Reproduce each of the lines below character for character, keeping their order.

Material provided:
◆ ◆ ◆ ◆ ◆ ◆ ◆

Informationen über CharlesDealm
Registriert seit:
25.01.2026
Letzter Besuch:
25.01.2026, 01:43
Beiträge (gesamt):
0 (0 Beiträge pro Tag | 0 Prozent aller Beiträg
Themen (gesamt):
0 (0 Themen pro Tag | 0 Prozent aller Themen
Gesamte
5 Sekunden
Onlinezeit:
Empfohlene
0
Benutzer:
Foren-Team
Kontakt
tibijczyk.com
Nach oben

◆ ◆ ◆ ◆ ◆ ◆ ◆

Answer section:
Informationen über CharlesDealm
Registriert seit:
25.01.2026
Letzter Besuch:
25.01.2026, 01:43
Beiträge (gesamt):
0 (0 Beiträge pro Tag | 0 Prozent aller Beiträg
Themen (gesamt):
0 (0 Themen pro Tag | 0 Prozent aller Themen
Gesamte
5 Sekunden
Onlinezeit:
Empfohlene
0
Benutzer:
Foren-Team
Kontakt
tibijczyk.com
Nach oben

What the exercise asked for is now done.